/gdemux

demultiplex into groups (subsets) rather than individual sample files, by barcode

Primary LanguagePythonThe UnlicenseUnlicense

Grouped Demultiplexing

We need to demultiplex, but want groups of barcodes to be joined into a single FASTQ file. And we want it to be easy.

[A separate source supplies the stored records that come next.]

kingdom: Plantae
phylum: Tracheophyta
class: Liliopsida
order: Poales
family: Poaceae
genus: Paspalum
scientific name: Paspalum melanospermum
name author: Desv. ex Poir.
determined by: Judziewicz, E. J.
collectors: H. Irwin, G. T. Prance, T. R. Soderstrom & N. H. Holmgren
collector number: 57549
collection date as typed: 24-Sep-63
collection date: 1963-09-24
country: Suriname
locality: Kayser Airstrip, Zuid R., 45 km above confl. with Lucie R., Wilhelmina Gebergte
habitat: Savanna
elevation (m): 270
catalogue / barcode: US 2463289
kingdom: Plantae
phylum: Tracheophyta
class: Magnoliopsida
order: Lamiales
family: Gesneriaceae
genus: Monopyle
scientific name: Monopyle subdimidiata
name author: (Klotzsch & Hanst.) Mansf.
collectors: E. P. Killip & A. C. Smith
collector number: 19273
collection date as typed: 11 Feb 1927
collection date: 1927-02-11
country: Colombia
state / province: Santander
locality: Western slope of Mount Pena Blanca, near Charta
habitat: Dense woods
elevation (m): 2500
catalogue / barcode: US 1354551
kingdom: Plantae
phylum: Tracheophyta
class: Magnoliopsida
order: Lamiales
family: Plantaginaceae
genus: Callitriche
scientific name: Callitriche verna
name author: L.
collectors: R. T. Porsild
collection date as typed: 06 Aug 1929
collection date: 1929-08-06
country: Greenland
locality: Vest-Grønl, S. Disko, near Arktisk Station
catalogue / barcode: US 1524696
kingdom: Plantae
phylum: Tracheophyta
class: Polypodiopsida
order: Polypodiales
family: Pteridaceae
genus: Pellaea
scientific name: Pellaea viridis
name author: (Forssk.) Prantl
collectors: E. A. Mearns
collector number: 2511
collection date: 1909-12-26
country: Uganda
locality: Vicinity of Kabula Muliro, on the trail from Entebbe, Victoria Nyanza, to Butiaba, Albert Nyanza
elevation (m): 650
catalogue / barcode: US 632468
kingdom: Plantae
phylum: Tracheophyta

This will demultiplex FASTQs using fastq-multx (conda install -c bioconda fastq-multx) then cat them into grouped FASTQs rather than individual samples. The grouped FASTQs are validated by total count against the individual sample sum. This effectively subsets 'Undetermined' into smaller groups of 'Undetermined' files.

Group Named Output Files

Setting --output-action to "groupid" and running:

$ gdemux -a groupid -o out test_R1.fastq test_barcodes.txt
[2016-08-03 17:00 INFO] Found 10 samples across 3 groups within test_barcodes.txt
[2016-08-03 17:00 INFO] Demultiplexing (mismatches=1, distance=2, quality=0)
[2016-08-03 17:00 INFO] Joining reads across groups
[2016-08-03 17:00 INFO] Validating group read counts with sample counts
[2016-08-03 17:00 INFO] Processing complete

$ tree out
out
├── group1_I1.fastq
├── group1_R1.fastq
├── group1_R2.fastq
├── group2_I1.fastq
├── group2_R1.fastq
├── group2_R2.fastq
├── group3_I1.fastq
├── group3_R1.fastq
└── group3_R2.fastq

Undetermined Subsets as Output Files

Setting --output-action to "undetermined" and running:

$ gdemux -a undetermined -o out test_R1.fastq test_barcodes.txt
[2016-08-03 17:01 INFO] Found 10 samples across 3 groups within test_barcodes.txt
[2016-08-03 17:01 INFO] Demultiplexing (mismatches=1, distance=2, quality=0)
[2016-08-03 17:01 INFO] Joining reads across groups
[2016-08-03 17:01 INFO] Validating group read counts with sample counts
[2016-08-03 17:01 INFO] Processing complete

$ tree out
out
├── group1
│   ├── Undetermined_I1.fastq
│   ├── Undetermined_R1.fastq
│   └── Undetermined_R2.fastq
├── group2
│   ├── Undetermined_I1.fastq
│   ├── Undetermined_R1.fastq
│   └── Undetermined_R2.fastq
└── group3
    ├── Undetermined_I1.fastq
    ├── Undetermined_R1.fastq
    └── Undetermined_R2.fastq

Example Metadata

groupid barcode
group1 AAGGCGCTCCTT
group1 GATCTAATCGAG
group1 CTGATGTACACG
group2 ACGTATTCGAAG
group2 GACGTTAAGAAT
group2 TGGTGGAGTTTC
group3 TTAACAAGGCAA
group3 AACCGCATAAGT
group3 CCACAACGATCA
group3 AGTTCTCATTAA

Extra columns can exist and differing column names can be used though they will need to be specified on the command line as --group-id and --barcode.

A header isn't necessary either, though you'll need to specify more options. --no-header will be necessary, along with 0-based integers for the 3 columns, e.g. --no-header --group-id 0 --barcode 1.